OAuth sessions are valid for 90 days, with the window resetting on every CLI use. As long as you keep running qasphere commands, you won't need to re-authenticate. Tokens are refreshed automatically when within 5 minutes of expiry.

Other auth commands:

qasphere auth status    # Show currently active credential and verify the server is reachable
qasphere auth logout # Clear stored credentials

Where credentials are stored

OAuth tokens are written to the operating system keyring (under the qasphere-cli service) when one is available. If the keyring is unavailable, the CLI falls back to ~/.config/qasphere/credentials.json with file mode 0600.

API token

For CI/CD pipelines and any non-interactive environment, configure an API token instead. Set:

  • QAS_TOKEN — your QA Sphere API token (see the API Authentication guide for how to generate one)
  • QAS_URL — base URL of your QA Sphere instance, e.g. https://qas.eu1.qasphere.com

These variables can be defined as environment variables, in a .env file, or in a .qaspherecli file in the current directory or any parent.

# .qaspherecli (or .env)
QAS_TOKEN=your_token
QAS_URL=https://qas.eu1.qasphere.com
Keep tokens out of source control

Never commit .env or .qaspherecli files containing real tokens. Use your CI provider's secret store (GitHub Actions Secrets, GitLab CI/CD Variables, Bitbucket Repository Variables) instead.

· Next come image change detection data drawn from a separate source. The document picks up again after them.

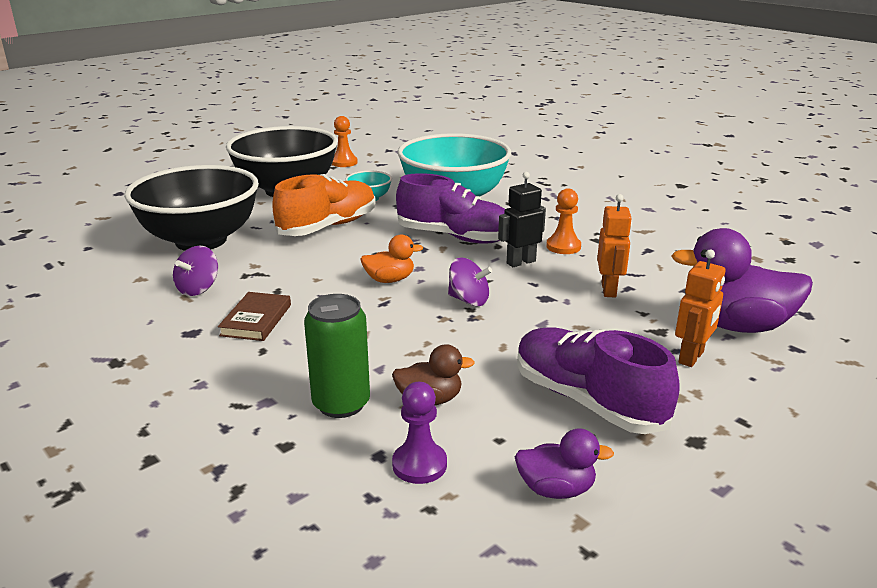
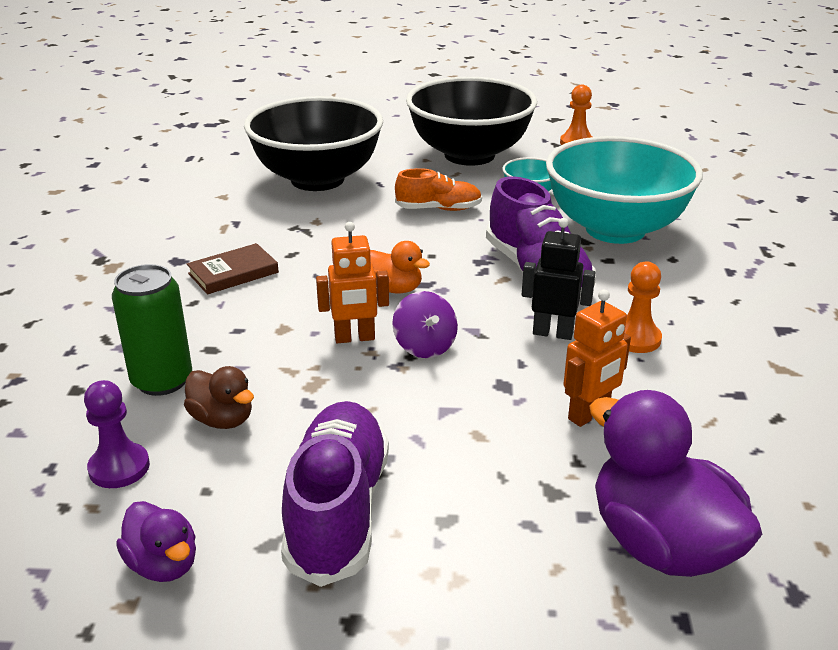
camera: 45 degrees right, 5 degrees up
(198, 289) = (243, 224): purple spinning top -> none
(328, 227) = (438, 209): orange shoe -> orange shoe, size x0.60
(691, 357) = (528, 542): orange robot -> orange robot (354, 338)

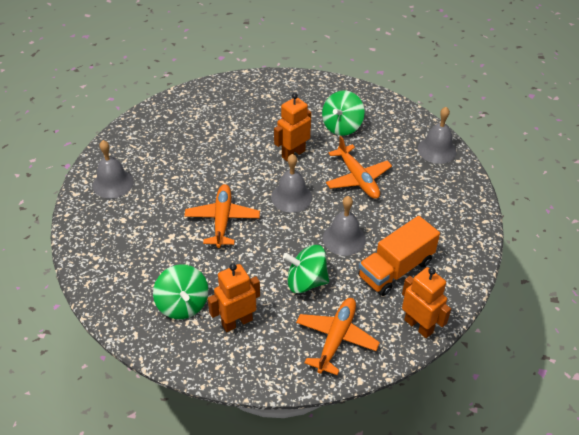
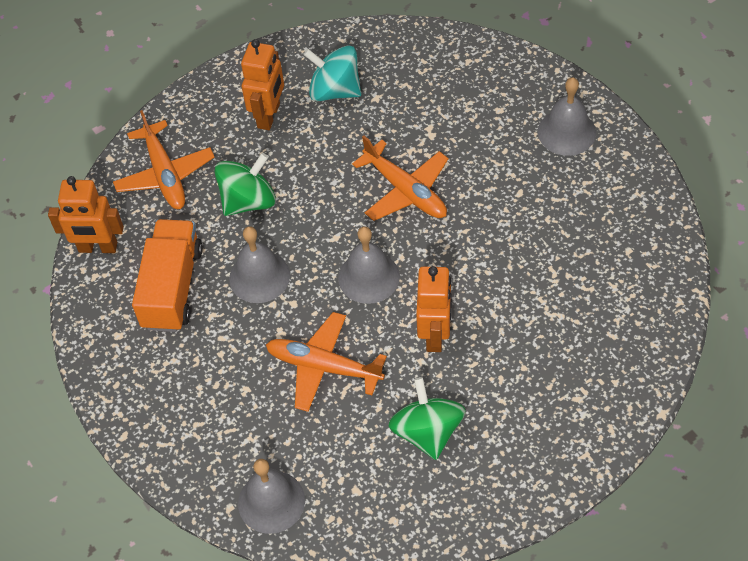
camera: 140 degrees right, 10 degrees up
(183, 304) = (334, 90): green spinning top -> turquoise spinning top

Credential resolution order

When the CLI needs credentials, it resolves them in the following order (first match wins):

  1. QAS_TOKEN and QAS_URL environment variables
  2. .env file in the current working directory
  3. System keyring (set by qasphere auth login)
  4. ~/.config/qasphere/credentials.json (fallback when keyring is unavailable)
  5. .qaspherecli file in the current directory or any parent directory

If no source resolves, the CLI prints a setup guide to stderr and exits with status 1.

Generating an API token

API tokens are created in the QA Sphere web UI:

  1. Click the gear icon Settings wheel in the top right corner.
  2. Click API Keys.
  3. Click Create API Key and save the generated value — you won't see it again.

Api Key Screenshot

The same token is used for raw REST calls — see API Authentication for details on scopes and rotation.